Além disso, trata-se de uma responsabilidade compartilhada. Cabe à organização fornecer orientações e condições adequadas, e ao colaborador aplicar essas orientações, despertando o interesse no cumprimento da norma para sua própria proteção. Investir em segurança e ergonomia significa proteger vidas e criar a base sólida para todos os demais pilares.

Pilar 2 – Saúde física e mental

A saúde física e mental é um componente essencial da qualidade de vida no trabalho. No aspecto físico, envolve ergonomia, pausas regulares, incentivo à atividade física e prevenção de doenças ocupacionais. No aspecto mental, exige ambientes acolhedores, escuta ativa e práticas que reduzam o estresse e promovam equilíbrio emocional.

A empresa tem o papel de oferecer estrutura e apoio, mas o colaborador também deve se engajar nesse cuidado. Promover saúde física e mental é investir na força e no equilíbrio da equipe, fortalecendo vínculos e garantindo bem-estar.

Esse pilar também se conecta ao desafio contemporâneo de enfrentar o Burnout e outros transtornos psicossociais, que exigem políticas institucionais e cultura organizacional voltadas ao equilíbrio emocional.

Pilar 3 – Clima organizacional: cultura e respeito

O clima organizacional reflete a cultura e os valores vividos no cotidiano da empresa. Respeito significa reconhecer diferenças, ouvir opiniões diversas e tratar cada colaborador com dignidade. Uma cultura baseada em respeito e cooperação fortalece vínculos, gera confiança e motiva a equipe.

Para a organização, investir em cultura e respeito é criar um ambiente saudável e transparente. Para os colaboradores, é sentir-se valorizados e engajados. Um clima positivo não é apenas um benefício humano, mas uma estratégia que aumenta produtividade e fortalece a identidade institucional.

Pilar 4 – Crescimento e reconhecimento

O crescimento e o reconhecimento são pilares que consolidam a motivação e o engajamento. Crescimento significa oferecer oportunidades de desenvolvimento contínuo e evolução profissional. Reconhecimento é valorizar o esforço e os resultados alcançados, demonstrando que cada contribuição é essencial para o sucesso coletivo.

Quando a organização apoia o desenvolvimento e reconhece o trabalho de sua equipe, constrói um ambiente de confiança, inovação e resultados sustentáveis.

Pilar 5 – Equilíbrio entre trabalho, vida e propósito

O equilíbrio entre trabalho, vida e propósito conecta o ambiente profissional à realização pessoal. Respeitar o tempo dos colaboradores, incentivar práticas de qualidade de vida e alinhar o trabalho ao propósito maior da organização gera engajamento e satisfação.

Para os colaboradores, esse equilíbrio significa viver de forma plena, conciliando responsabilidades profissionais com valores individuais. Para a empresa, representa o resultado de um esforço contínuo e de investimentos direcionados para criar condições que favoreçam um ambiente saudável e sustentável. Ao valorizar esse equilíbrio, fortalece-se a confiança mútua e cada pessoa se sente parte de algo maior, em um espaço diuturnamente construído com responsabilidade e cuidado.

════════════════

Requisitos do exercício:
A. Liste todos os títulos de pilares que aparecem no texto sobre qualidade de vida no trabalho.
B. Por favor, transcreva do texto sobre qualidade de vida no trabalho o trecho que começa com as palavras "Quando a organização" e termina com "engajamento e satisfação.".

Registros de um conjunto de dados:
════════════════

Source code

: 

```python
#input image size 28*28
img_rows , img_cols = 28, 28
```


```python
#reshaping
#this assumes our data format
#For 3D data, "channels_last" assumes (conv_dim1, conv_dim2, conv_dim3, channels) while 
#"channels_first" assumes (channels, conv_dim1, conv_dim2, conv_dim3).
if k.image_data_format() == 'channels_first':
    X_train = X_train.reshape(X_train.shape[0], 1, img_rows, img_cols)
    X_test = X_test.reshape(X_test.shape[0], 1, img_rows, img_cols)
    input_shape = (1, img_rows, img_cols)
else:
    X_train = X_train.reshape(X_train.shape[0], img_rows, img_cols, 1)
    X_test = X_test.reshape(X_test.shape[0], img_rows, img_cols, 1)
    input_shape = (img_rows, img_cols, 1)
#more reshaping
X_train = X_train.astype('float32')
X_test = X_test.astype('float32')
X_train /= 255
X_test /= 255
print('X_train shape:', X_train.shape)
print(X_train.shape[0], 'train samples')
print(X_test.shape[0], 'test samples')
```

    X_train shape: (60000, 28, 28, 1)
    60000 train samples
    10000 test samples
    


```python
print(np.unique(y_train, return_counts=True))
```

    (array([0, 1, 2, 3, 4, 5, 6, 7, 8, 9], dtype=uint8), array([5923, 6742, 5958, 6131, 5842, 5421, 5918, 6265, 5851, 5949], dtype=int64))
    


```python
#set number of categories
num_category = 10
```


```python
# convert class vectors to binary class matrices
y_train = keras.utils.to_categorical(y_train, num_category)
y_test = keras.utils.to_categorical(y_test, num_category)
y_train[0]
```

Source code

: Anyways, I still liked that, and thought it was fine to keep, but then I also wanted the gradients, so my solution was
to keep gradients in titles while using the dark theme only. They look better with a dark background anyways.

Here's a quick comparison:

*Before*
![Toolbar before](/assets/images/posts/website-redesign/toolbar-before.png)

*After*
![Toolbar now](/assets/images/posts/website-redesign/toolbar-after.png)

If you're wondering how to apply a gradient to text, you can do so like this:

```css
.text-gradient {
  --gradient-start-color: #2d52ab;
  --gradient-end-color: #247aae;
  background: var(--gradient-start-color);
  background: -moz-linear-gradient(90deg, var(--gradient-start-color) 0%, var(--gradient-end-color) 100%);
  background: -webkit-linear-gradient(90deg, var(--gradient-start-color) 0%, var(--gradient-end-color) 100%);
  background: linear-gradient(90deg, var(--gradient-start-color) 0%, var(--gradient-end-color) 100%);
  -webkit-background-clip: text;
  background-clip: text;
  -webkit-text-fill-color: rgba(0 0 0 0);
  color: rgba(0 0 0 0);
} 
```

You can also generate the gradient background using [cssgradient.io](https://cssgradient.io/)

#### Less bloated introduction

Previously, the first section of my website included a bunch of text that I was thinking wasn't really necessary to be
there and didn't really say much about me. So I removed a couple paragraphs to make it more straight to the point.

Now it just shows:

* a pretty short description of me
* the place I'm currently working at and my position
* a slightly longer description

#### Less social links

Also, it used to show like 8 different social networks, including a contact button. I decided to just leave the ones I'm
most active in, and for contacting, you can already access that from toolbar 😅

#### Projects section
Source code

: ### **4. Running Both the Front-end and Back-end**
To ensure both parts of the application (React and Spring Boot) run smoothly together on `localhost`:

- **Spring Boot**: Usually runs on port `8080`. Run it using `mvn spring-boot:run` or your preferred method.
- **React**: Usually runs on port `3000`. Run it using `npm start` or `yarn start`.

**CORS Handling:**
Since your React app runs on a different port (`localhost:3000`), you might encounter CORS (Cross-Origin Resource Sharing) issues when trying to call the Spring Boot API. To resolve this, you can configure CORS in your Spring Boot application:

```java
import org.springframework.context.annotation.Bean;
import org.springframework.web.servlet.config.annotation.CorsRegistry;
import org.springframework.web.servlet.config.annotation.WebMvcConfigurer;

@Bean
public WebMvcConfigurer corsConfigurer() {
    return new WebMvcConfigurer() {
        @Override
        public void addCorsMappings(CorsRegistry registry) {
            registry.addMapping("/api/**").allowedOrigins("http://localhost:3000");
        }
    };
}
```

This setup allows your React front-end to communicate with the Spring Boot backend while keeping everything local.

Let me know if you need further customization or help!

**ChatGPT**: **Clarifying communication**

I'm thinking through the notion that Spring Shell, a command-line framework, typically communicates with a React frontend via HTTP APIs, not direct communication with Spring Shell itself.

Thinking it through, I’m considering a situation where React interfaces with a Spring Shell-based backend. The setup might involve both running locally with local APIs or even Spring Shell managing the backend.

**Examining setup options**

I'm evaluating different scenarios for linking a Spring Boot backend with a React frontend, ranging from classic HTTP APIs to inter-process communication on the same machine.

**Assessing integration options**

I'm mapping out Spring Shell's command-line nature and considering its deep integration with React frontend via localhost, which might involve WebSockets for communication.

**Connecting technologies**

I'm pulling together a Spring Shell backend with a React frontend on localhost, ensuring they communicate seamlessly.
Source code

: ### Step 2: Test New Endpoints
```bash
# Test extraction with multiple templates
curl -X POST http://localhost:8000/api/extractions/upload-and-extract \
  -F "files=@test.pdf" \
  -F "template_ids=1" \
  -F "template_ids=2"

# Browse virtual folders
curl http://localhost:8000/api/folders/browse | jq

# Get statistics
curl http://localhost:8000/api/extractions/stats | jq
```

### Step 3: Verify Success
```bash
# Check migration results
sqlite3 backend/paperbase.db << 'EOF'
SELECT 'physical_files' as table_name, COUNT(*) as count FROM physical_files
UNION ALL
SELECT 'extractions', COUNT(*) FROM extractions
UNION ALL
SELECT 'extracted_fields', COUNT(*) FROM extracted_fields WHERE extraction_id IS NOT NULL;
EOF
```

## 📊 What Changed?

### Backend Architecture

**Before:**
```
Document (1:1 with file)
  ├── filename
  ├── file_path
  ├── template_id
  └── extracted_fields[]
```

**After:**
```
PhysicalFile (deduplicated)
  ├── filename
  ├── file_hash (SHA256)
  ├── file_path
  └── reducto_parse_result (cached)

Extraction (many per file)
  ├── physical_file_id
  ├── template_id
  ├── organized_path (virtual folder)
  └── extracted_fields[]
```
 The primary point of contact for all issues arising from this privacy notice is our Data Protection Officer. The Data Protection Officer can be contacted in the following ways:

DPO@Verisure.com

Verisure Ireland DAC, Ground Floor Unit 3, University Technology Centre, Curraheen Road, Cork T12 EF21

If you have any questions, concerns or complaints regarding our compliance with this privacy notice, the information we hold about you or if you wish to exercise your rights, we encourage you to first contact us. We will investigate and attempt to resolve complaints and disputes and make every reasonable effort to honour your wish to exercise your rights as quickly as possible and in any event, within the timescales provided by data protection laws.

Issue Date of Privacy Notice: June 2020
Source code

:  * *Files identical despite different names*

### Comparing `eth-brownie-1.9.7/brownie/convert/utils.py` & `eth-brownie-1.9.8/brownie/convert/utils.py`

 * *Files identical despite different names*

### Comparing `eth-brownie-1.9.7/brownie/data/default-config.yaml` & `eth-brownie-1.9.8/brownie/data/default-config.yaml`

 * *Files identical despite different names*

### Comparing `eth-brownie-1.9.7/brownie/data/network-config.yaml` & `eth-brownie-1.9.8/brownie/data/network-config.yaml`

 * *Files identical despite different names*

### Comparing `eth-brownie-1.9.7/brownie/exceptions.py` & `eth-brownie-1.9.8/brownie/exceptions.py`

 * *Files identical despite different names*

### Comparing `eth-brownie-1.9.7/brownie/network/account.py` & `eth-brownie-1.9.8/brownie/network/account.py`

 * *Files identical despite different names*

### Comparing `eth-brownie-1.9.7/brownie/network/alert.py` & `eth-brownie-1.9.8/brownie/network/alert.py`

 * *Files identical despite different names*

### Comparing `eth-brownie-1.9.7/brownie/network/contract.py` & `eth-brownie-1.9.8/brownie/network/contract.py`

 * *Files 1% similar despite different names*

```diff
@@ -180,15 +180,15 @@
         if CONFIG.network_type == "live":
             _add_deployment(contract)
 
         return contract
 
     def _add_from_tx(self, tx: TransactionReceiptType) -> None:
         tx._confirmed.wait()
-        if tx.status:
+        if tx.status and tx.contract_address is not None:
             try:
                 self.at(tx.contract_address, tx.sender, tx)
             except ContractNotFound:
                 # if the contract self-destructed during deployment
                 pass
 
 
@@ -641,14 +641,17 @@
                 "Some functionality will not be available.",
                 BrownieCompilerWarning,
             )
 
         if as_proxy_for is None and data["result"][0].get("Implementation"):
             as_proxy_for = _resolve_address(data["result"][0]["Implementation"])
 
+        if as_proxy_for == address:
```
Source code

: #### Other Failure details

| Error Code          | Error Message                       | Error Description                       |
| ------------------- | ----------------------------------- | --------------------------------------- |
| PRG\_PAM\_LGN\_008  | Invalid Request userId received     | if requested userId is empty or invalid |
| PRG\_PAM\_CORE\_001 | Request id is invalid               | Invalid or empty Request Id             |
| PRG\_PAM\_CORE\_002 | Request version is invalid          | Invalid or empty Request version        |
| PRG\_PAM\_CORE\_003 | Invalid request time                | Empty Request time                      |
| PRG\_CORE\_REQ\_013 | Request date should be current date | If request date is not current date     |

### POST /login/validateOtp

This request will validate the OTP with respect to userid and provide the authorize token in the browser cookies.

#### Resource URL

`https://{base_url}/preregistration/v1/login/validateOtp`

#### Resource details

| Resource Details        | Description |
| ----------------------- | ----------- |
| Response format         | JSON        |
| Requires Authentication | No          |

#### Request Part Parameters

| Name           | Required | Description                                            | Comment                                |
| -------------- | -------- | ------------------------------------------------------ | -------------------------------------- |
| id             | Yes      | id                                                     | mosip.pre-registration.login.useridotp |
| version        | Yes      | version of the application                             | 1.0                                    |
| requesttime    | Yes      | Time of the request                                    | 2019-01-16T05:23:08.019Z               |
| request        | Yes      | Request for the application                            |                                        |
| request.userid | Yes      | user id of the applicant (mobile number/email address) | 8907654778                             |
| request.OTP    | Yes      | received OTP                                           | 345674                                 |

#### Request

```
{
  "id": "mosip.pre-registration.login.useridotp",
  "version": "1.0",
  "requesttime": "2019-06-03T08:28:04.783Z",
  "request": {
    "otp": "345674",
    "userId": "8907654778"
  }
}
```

════════════════

Respostas por item:
A.
Pilar 2 – Saúde física e mental
Pilar 3 – Clima organizacional: cultura e respeito
Pilar 4 – Crescimento e reconhecimento
Pilar 5 – Equilíbrio entre trabalho, vida e propósito

B.
Quando a organização apoia o desenvolvimento e reconhece o trabalho de sua equipe, constrói um ambiente de confiança, inovação e resultados sustentáveis.

Pilar 5 – Equilíbrio entre trabalho, vida e propósito

O equilíbrio entre trabalho, vida e propósito conecta o ambiente profissional à realização pessoal. Respeitar o tempo dos colaboradores, incentivar práticas de qualidade de vida e alinhar o trabalho ao propósito maior da organização gera engajamento e satisfação.